Climate Change Solutions – The Eco-Village Of Tamera Got Water Restored After Being Affected By Drought

The eco-village of Tamera, Portugal, was founded in 1995 on 134 hectares of land. On the territory of this community, the greenery surrounding the large lake contrasts sharply with the drought of the surrounding landscape due to climate change.

The idea behind this village comes from a group of activists whose wish is to understand the origin of conflicts between human beings. To prove that a different society exists but especially to live there, this same group has embarked on the construction of a new society based on non-violence and cooperation between all living beings and nature.

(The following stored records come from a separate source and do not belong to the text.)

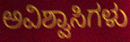
ಅವಿಶ್ವಾಸಿಗಳು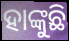
ହାଙ୍କୁଛି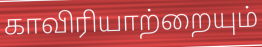
காவிரியாற்றையும்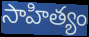
సాహిత్యం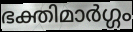
ഭക്തിമാർഗ്ഗംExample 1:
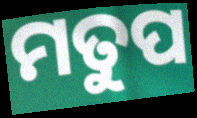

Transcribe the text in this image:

ମତୁପ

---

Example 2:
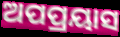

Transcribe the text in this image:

ଅପପ୍ରୟାସ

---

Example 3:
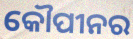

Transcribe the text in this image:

କୌପୀନର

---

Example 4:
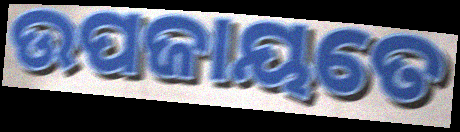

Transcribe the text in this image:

ଉପଜାୟତେ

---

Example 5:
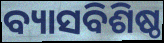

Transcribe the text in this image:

ବ୍ୟାସବିଶିଷ୍ଠ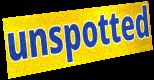
unspotted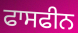
ਫਾਸਫੀਨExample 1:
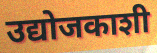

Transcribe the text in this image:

उद्योजकाशी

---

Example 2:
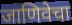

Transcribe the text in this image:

जाणिवेचा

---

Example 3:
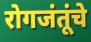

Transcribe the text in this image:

रोगजंतूंचे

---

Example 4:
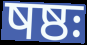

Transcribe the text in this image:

षष्ठः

The village of Tamera, Portugal, is located in the heart of an arid zone, the first challenge of its installation was the restoration of this desert territory. For this, the inhabitants have relied on permaculture techniques to cultivate, grow, and produce their own food while integrating their activities into the water cycle.

Thus, abundant vegetation could be reintroduced on a soil which was very damaged by the harmful years of monoculture and the lack of water.

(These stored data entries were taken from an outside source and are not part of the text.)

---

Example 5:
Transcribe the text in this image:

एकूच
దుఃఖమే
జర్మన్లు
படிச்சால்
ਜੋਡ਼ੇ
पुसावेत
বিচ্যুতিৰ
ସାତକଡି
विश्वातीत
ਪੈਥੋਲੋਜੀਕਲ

Water has been restored in the village of Tamera which was affected by drought

A lake was created using the “water retention landscape” technique, which consists of the creation of interconnected retention areas of varying sizes and in which rainwater can be collected through a built micro-dam from natural materials. The water can then infiltrate into the ground, feed the water table, and allow the reappearance of the vegetation.

The techniques implemented in Tamera have allowed the return of water to the soil and have revived an entire ecosystem while allowing to meet the water needs of the population.

Other lakes were subsequently developed, the ambition of the inhabitants of Tamera now being that all winter precipitation falling on the eco-village is infiltrated into the ground or stored in the lake and to allow irrigation crops, as well as the emergence of springs and streams.

Climate change is intrinsically linked to water, both in its causes and its effects.

The climate change consequences are well-known, namely, drought, desertification, extreme storms, and other climatic disasters related to the surplus or the lack of water.

In terms of causes, however, human activities are responsible for many disturbances in the water cycle, thus contributing to climate change at the local and global levels.